Noucky
Noucky, de son vrai nom Anouck, c’est une DJ et une organisatrice de soirée, mais c’est aussi et surtout une féministe intersectionnelle, une antiraciste, une antifasciste qui prône les valeurs de la fête libre.
Elle, ce qu’elle veut, ce n’est pas de vivre de sa musique, mais de raconter des histoires, transporter son public avec elle, être cette meuf mimi qui fait du son bien vener, qui ouvre sa gueule et qui met ses valeurs au cœur de ses actions et de sa musique.
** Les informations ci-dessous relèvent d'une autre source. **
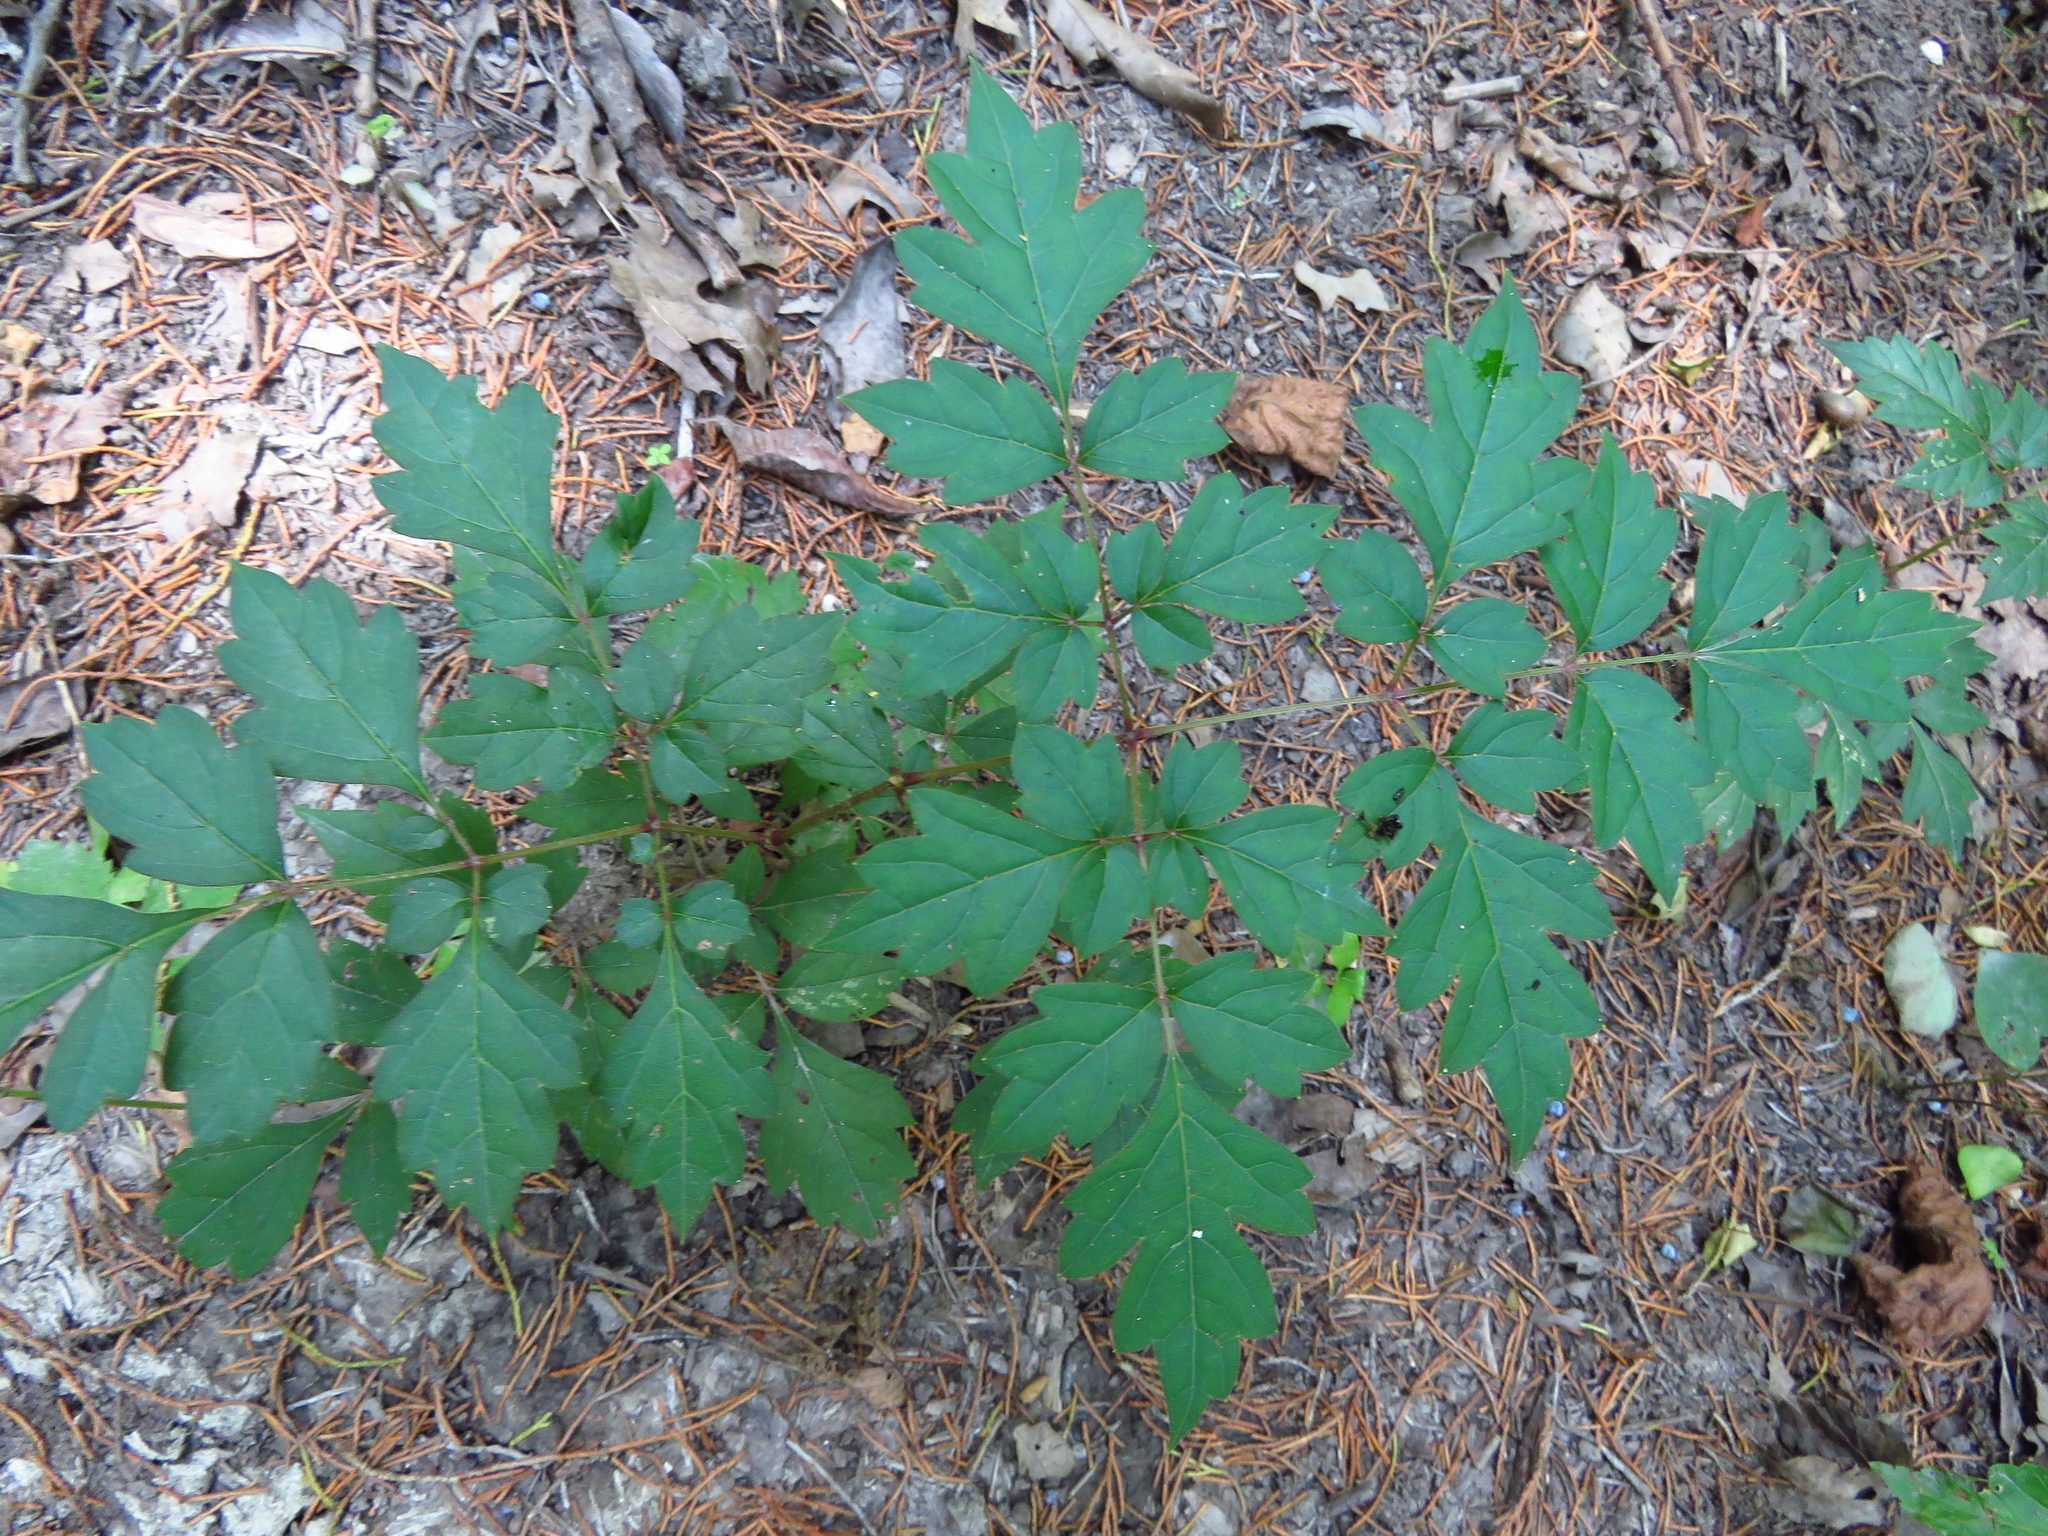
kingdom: Plantae
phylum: Tracheophyta
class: Magnoliopsida
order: Vitales
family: Vitaceae
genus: Nekemias
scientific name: Nekemias arborea
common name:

Entre DJ sets et morceaux en collaboration, elle fait aussi partie de plusieurs collectifs comme Main Forte, qui sensibilise et protège face aux violences sexistes et sexuelles (VSS) en milieu festif.
Quand on lui a demandé quelle était son expérience en tant que femme dans ce milieu majoritairement masculin, elle nous a expliqué que les obstacles et difficultés ont été, et restent nombreux. Entre mansplaining et manque de prise au sérieux, il n’est pas facile de se faire une place en tant que femme artiste. Elle nous explique qu’on attend la perfection des femmes en set, on leur en demande beaucoup plus qu’aux hommes pour même espérer être prises au sérieux. En plus de cette grande pression, elle a également fait face aux éternels lourdeaux qui ne jurent que par la sexualisation de la femme sans même apercevoir son art ou ses compétences.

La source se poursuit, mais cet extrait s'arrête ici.